Mid-Autumn Festival (or Moon Festival) is one of the most colorful among the many traditional Chinese festivals celebrated in Hong Kong, China. For hundreds of years, along with Chinese New Year, the Mid-Autumn Festival has been one of the most important Chinese festivals, a time when families get together to celebrate the abundance of a good harvest and to gaze at the full moon. Children play with lanterns of different shapes and colors adding a delightful ambient to the festivities.
This year, Mid-Autumn Festival falls in September. People enjoy one day off on that day which is usually connected with the weekend. The Mid-Autumn holiday in Hong Kong starts from September 6th until 8th.
The Mid-Autumn celebrations always include colorful Chinese lanterns. Shops all over town sell colored Chinese paper lanterns usually in the shape of animals, but more recently, in the shape of space ships and cartoon characters etc. There are also large thematic lantern displays in different areas of Hong Kong. Mid-Autumn Festival is given a modern treatment now in Hong Kong, where glowing lanterns merge with the city’s neon signs, fiery dragon dance through the busy streets and a full moon shines down on a festive metropolis.
Moon cakes are a traditional and indispensable part of the Hong Kong Mid-Autumn festivities (so the event is also called Moon Cake Festival). Mooncakes are available from bakeries, supermarkets and some restaurants from about the end of August. Friends and relatives give one another moon cakes as gifts to convey blessings and good fortune.

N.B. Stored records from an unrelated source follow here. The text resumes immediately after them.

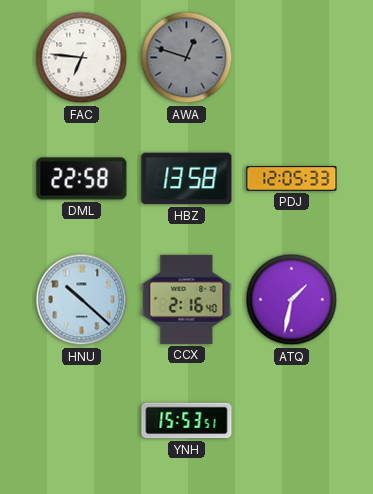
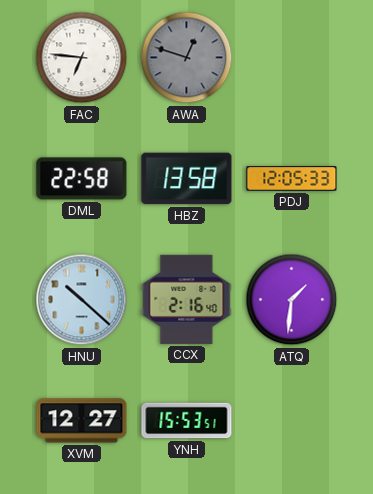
ATQ: 1:32 -> 1:31
XVM: none -> 12:27
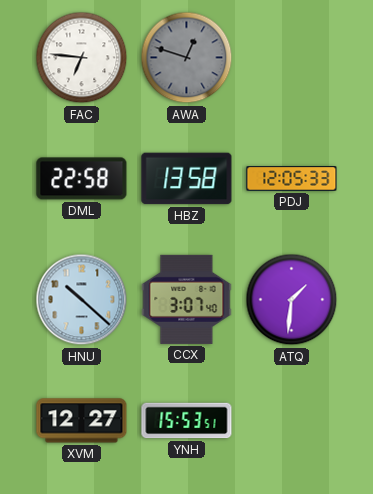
CCX: 2:16 -> 3:07
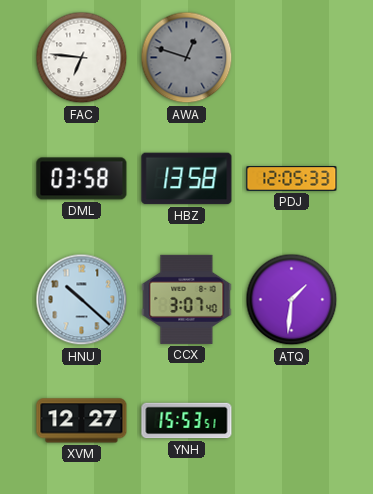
DML: 22:58 -> 03:58
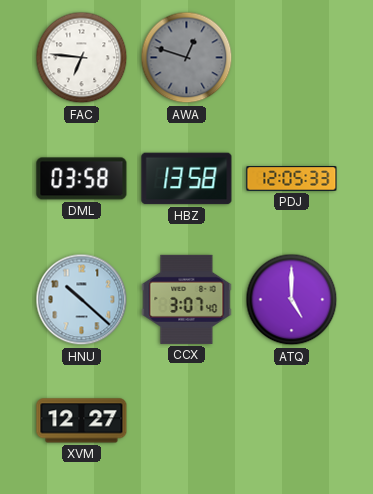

Moon cakes date back to the Yuan dynasty when Han Chinese rebels passed secret messages to one another hidden in the cakes to prevent their plans for insurrection being discovered by their Mongolian rulers. Since the moon cake is round in shape, it symbolizes the reunion of a family, so it is easy to understand how the eating of moon cakes under the round moon can inspire the missing of distant relatives.